Hunger in the here and now is a moral indictment, but it’s also a generational calamity. Hunger impairs health and learning, it has enduring social and economic consequences. I was furious and astonished earlier this month when Bill English responded to a Checkpoint story that found two thirds of kids at a South Auckland school were turning up without lunch by venturing that “our plan” would eventually lift people out of poverty.

You can’t just respond to immediate need by saying things will be sweet later. It’s like responding to a ruptured fuel pipeline with an assurance that in the future everyone will be driving electric cars.

On the same day as the consumer confidence survey and Kirsty’s story, Health minister Jonathan Coleman declared that unacceptable waits for cancer surgery for patients under the Southern District Health Board were not the fault of the government. The SDHB is also struggling to provide mental health services – but it’is not alone there. In the last two years the number of people seen by a GP for a diagnosed mental health illness has risen 22% and the system is simply not coping.

These stories and others are not appearing simply because there’s an election campaign on. They’re just the sh|t hitting the fan.

I’ve been working on a story of my own in the past couple of weeks – about the sudden crisis around “synthetic cannabis”, which has claimed as many as 20 mostly young lives in recent months. I was glad to finish it – it was making me angry. The sudden crisis isn’t really sudden: it’s been developing for at least three years.
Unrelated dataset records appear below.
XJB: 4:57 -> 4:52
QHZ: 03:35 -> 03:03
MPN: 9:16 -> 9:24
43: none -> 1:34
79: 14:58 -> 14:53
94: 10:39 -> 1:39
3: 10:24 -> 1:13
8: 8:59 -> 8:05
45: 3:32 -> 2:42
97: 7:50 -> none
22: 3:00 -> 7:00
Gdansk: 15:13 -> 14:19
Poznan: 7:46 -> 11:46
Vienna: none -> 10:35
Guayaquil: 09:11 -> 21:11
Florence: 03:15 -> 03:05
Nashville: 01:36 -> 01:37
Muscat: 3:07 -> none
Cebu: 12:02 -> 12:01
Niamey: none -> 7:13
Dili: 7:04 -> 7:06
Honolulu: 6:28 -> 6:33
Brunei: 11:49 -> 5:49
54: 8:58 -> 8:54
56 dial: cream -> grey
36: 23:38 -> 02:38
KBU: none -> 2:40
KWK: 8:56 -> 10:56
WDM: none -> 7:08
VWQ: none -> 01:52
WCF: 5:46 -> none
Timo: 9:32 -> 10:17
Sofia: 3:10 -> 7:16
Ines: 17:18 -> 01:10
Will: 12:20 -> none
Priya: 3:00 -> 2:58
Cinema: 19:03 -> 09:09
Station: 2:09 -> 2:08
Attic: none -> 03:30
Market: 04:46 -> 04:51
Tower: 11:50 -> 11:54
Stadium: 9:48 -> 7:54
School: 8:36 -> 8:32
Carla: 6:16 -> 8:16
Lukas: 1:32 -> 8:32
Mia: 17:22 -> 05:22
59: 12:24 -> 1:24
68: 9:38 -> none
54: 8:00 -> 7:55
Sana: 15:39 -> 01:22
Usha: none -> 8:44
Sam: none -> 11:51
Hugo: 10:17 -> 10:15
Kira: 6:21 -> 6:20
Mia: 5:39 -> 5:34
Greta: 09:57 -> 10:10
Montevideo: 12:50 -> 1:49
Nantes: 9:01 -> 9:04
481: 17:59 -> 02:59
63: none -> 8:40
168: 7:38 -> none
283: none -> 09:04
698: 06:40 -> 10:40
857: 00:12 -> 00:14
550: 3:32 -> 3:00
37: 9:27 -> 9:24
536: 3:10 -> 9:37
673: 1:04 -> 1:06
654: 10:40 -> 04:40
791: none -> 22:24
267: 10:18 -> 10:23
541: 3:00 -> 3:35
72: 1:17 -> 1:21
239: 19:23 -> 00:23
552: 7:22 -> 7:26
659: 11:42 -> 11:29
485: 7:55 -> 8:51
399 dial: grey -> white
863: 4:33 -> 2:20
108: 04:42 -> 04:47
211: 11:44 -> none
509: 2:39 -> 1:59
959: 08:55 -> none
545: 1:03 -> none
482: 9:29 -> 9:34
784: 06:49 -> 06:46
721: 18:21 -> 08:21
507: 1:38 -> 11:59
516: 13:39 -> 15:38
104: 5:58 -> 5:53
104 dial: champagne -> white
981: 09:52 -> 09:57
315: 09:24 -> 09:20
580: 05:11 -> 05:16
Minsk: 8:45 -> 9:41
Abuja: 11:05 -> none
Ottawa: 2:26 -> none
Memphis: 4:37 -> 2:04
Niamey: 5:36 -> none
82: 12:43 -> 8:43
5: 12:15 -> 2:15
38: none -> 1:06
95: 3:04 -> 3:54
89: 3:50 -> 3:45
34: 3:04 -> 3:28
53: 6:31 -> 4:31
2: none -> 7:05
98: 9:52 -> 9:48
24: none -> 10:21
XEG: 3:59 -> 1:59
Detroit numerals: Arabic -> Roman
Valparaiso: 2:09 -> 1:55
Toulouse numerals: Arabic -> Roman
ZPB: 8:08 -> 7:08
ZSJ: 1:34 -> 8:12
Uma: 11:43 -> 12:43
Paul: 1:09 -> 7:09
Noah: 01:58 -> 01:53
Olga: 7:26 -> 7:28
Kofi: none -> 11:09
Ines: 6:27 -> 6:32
The current government got synthetics out of the headlines three years ago (during the last election campaign) with the retail ban, and then essentially lost interest. The two formal surveys that told us the problem had not in fact gone away were de-funded this year – and nothing has been budgeted for the early-warning system touted as a solution.

I interviewed a young, Māori woman from West Auckland , clean three months after using for three years, and what she told me really shook me. But these are easy people to ignore.

The implications of this drift in “my” policy area continuing are alarming. As I’ve noted previously, the next Parliamentary term contains a once-in-two-generations opportunity in the compulsory review of the Misuse of Drugs Act 1974.

My faith in anyone in the present goverment to get this right is roughly zero. National’s belated campaign promise to put money into related health and rehab services came packaged with its pledge to ramp up beneficiary drug-testing, a policy for which it could not only not cite real evidence, but which the evidence contradicts. Like the synthetics ban three years ago, it’s less policy than political marketing.

This isn’t to say I’m over the moon with Labour’s drug policy. Beyond welcome and appropriate sentiments about drug use being a health and a not a criminal issue, it doesn’t really have one. But I’d trust a Labour-Green government to get a positive result out of the review infinitely more than I’d trust a National one, even with Kevin Hague out of the picture.